**Given text:**
··········
North end of Yellowstone River-Powder River drainage divide area

Figure 3: North end of Yellowstone River-Powder River drainage divide area. United States Geological Survey map digitally presented using National Geographic Society TOPO software.

Figure 3 illustrates the north end of the Yellowstone River-Powder River drainage divide area. The northeast-oriented Yellowstone River flows from the figure 3 southwest corner to the figure 3 north center. The north and northwest-oriented Powder River flows from the figure 3 southeast quadrant to join the Yellowstone River in the figure 3 north center. Note how the Powder River joins the Yellowstone River as a barbed tributary, just like the other Yellowstone River tributaries seen in figure 3. Yellowstone River tributaries from the west are southeast oriented and from the east are northwest-oriented. This southeast and northwest-orientation of tributary valleys is evidence the deep Yellowstone River valley eroded headward across multiple southeast-oriented flood flow channels to capture the southeast-oriented flood flow and to divert the flood waters northeast. The northwest-oriented tributary valleys, including the northwest-oriented Powder River valley segment seen here, were initially eroded by reversed flood flow on the northwest ends of beheaded flood flow routes. Because the southeast-oriented flood flow was moving in anastomosing (or interconnected channels) it was easy for reversed flood flow channels to capture yet to be beheaded flood flow (and also reversed flood flow) from adjacent channels. Note how northwest-oriented Camp Creek has captured reversed flood flow from multiple channels. The Camp Creek success in capturing reversed flood flow was probably related to the success of the deep Powder River valley in capturing both reversed flood flow and yet to be beheaded flood flow routes, especially south of the reversed flood flow region. Note the Yellowstone River-Powder River drainage divide in this figure 3 map area is an asymmetric drainage divide with a much steeper slope on the Powder River side. This asymmetric drainage divide suggests the deep Powder River valley may have eroded south across reversed flood flow routes that had been eroding the northwest-oriented Camp Creek valley system. The Powder River-O’Fallon Creek drainage divide essay describes regions east of the Powder River valley and how northwest-oriented Powder River valley segments were eroded when the deep northeast-oriented Yellowstone River valley beheaded a major southeast oriented flood flow route.
··········
**Given problem 1:** Convert the records, from their first line through the line containing "text at (1266, 1348): B -> RA" inclusive, into a Markdown table with the columns Row and Line, leaving out any blank lines.
The records that follow the text bear no relation to it.

Collected data:
··········
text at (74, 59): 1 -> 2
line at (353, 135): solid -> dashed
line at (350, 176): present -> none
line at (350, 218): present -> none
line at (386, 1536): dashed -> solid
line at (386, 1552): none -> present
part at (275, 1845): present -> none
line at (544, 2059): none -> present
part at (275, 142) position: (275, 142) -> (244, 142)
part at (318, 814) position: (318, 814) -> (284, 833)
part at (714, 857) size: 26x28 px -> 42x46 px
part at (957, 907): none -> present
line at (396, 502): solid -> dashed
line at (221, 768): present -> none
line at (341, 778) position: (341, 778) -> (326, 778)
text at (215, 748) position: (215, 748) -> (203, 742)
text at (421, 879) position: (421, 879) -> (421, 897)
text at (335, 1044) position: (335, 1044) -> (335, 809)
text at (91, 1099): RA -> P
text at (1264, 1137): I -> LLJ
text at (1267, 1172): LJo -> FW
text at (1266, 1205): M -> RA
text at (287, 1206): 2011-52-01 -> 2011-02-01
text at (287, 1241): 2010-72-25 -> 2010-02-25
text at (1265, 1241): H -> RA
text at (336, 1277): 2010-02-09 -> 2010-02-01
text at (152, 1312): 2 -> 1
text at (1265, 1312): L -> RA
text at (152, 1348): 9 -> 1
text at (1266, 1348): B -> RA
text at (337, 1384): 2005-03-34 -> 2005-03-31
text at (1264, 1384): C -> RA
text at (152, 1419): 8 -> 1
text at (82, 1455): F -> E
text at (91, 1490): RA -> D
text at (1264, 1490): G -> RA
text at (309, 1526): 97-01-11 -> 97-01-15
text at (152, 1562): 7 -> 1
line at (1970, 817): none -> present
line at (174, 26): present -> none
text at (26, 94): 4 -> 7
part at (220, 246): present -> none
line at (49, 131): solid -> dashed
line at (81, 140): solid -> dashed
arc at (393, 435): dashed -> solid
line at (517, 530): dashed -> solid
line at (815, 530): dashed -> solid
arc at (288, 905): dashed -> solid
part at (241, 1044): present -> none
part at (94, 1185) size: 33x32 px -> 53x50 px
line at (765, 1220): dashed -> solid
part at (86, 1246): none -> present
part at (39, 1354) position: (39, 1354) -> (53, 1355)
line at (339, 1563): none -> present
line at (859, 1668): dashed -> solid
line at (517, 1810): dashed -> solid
··········
**Given problem 2:** Decide whether each statement below agrees with the text on the Yellowstone River-Powder River drainage divide. Answer yes or no, quoting the deciding words of that text. (a) The Yellowstone River flows northeast across the mapped area. (b) The drainage divide has its steeper slope on the Yellowstone River side. (c) Yellowstone River tributaries from the west are northwest oriented.

**Correct answer 1:**
| Row | Line |
|---|---|
| 1 | text at (74, 59): 1 -> 2 |
| 2 | line at (353, 135): solid -> dashed |
| 3 | line at (350, 176): present -> none |
| 4 | line at (350, 218): present -> none |
| 5 | line at (386, 1536): dashed -> solid |
| 6 | line at (386, 1552): none -> present |
| 7 | part at (275, 1845): present -> none |
| 8 | line at (544, 2059): none -> present |
| 9 | part at (275, 142) position: (275, 142) -> (244, 142) |
| 10 | part at (318, 814) position: (318, 814) -> (284, 833) |
| 11 | part at (714, 857) size: 26x28 px -> 42x46 px |
| 12 | part at (957, 907): none -> present |
| 13 | line at (396, 502): solid -> dashed |
| 14 | line at (221, 768): present -> none |
| 15 | line at (341, 778) position: (341, 778) -> (326, 778) |
| 16 | text at (215, 748) position: (215, 748) -> (203, 742) |
| 17 | text at (421, 879) position: (421, 879) -> (421, 897) |
| 18 | text at (335, 1044) position: (335, 1044) -> (335, 809) |
| 19 | text at (91, 1099): RA -> P |
| 20 | text at (1264, 1137): I -> LLJ |
| 21 | text at (1267, 1172): LJo -> FW |
| 22 | text at (1266, 1205): M -> RA |
| 23 | text at (287, 1206): 2011-52-01 -> 2011-02-01 |
| 24 | text at (287, 1241): 2010-72-25 -> 2010-02-25 |
| 25 | text at (1265, 1241): H -> RA |
| 26 | text at (336, 1277): 2010-02-09 -> 2010-02-01 |
| 27 | text at (152, 1312): 2 -> 1 |
| 28 | text at (1265, 1312): L -> RA |
| 29 | text at (152, 1348): 9 -> 1 |
| 30 | text at (1266, 1348): B -> RA |

**Correct answer 2:**
(a) Yes: "The northeast-oriented Yellowstone River flows from the figure 3 southwest corner to the figure 3 north center."
(b) No: "an asymmetric drainage divide with a much steeper slope on the Powder River side."
(c) No: "Yellowstone River tributaries from the west are southeast oriented and from the east are northwest-oriented."